Bob Fulcher, owner of Miti Manufacturing, had experience with the sale of stand alone, micro-controlled revenue collection systems designed to collect a variety of fees in places like parking lots or national parks. Miti Manufacturing also produces portable decontamination equipment, and the Rino Boot (vehicle immobilizers).

Fulcher says the inflexibility of the microprocessor design was always the primary limiting factor with fee-collection systems; the system, once designed and implemented, was difficult to change, update, interface, maintain, and monitor.

So Fulcher wanted a solution that was much more flexible over the lifespan of the machine. The idea was to use a PC-based platform with a complete operating system, rather than the old micro-controlled system. He believed such a platform would increase not only long-term design flexibility, but also ease client interfacing, remote terminal monitoring, maintenance, and support.

Micro-controlled systems are effective, but difficult to interface to, impractical to update, and require a high level of expertise to maintain and monitor, says Fulcher. So, his next-generation machines utilized a DOS-based operating system, ISA slot cards, and other custom-designed hardware. While this was an improvement over the microprocessor, it soon became evident that the ISA slot card system did not represent a long-term solution in the ever-changing and improving PC market. The Miti software package was continually being developed and updated to become ever more flexible and user-friendly, but the hardware was not keeping up.

Long-term, other changes needed to be made, such as sourcing industrial grade equipment suitable for use in environmentally difficult conditions. Fee-collection machines are often installed long distances from the nearest human resource, making the need for reliable hardware a critical component of a successful product.

Essential components

The two primary components needed were an industrial PC and touch screen user interface. Both must be highly durable, and the touch screen must be viewable outdoors in direct sunlight. The ideal PC component also required sufficient resources for interfacing all other system components, such as bill and coin acceptors, vending devices, card dispensers, credit card readers, touch screen, shock and motion sensors, video camera, alarms, etc.

The solution Fulcher found was an UNO-2171 Embedded Fanless Computer from Advantech. It features an Intel Pentium M/Celeron M processors with 2 LAN and 4 COM ports, PC/104+, and the Windows Embedded XP operating system on Compact Flash (no hard drive). The interface was Advantech’s transflective (low power consumption and heat dissipation sunlight readable) LCD with touchscreen custom integration kit.

Fulcher says, “The biggest obstacle was sourcing hardware reliable enough for outdoor environments, and with high enough temperature ratings. We overcame these obstacles by working with Advantech and their DTOS department.”

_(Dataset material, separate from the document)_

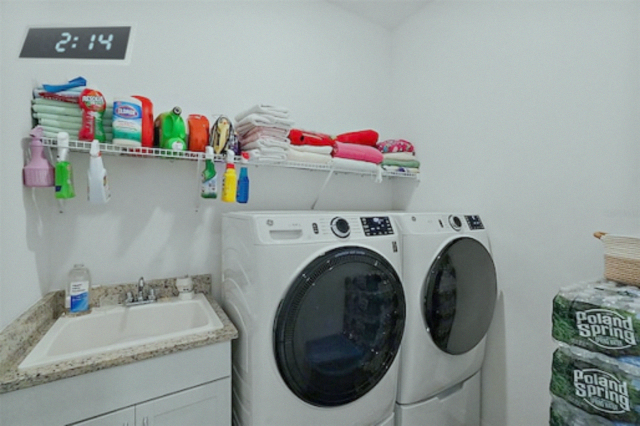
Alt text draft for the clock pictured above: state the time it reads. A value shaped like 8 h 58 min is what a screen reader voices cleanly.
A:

The entire system is contained within a tamper-resistant metal case, and all access for customers and staff is via an 8.4-in. LCD touch screen. A motion sensor is used to detect the presence of a customer, at which time a voice prompt instructs the person on how to begin a transaction. A series of screens is navigated by the customer, and at the end the fee total is displayed and payment instructions are given.

The machine records all events as they occur; all data storage is via hard-disk or other long-term storage media. Information is made available to staff in various reports and database formats, and may be accessed via remote dial-up service or locally with a USB storage device.

Miti has more than 50 units in the field which contain the UNO-2171 along with a VGA display. Other machines are being built and readied for shipment. “While the program is currently still in its early stages, all indications are that the hardware is doing well and customers have been pleased with the new system,” says Fulcher.

Separately, Advantech recently introduced the UNO-1170, an embedded automation computer with an Intel Celeron M or Pentium M CPU and 512MB/1GB DDR SDRAM. It provides higher computing power than other device-level controllers and features a compact aluminum chassis, also in a fanless, diskless design. The UNO-1170 can operate in temperatures up to 60 °C and has a 512 KB SRAM battery back-up system in the event of sudden shutdown. It is available with a pre-configured Microsoft Windows CE and XP Embedded image with optimized onboard device drivers.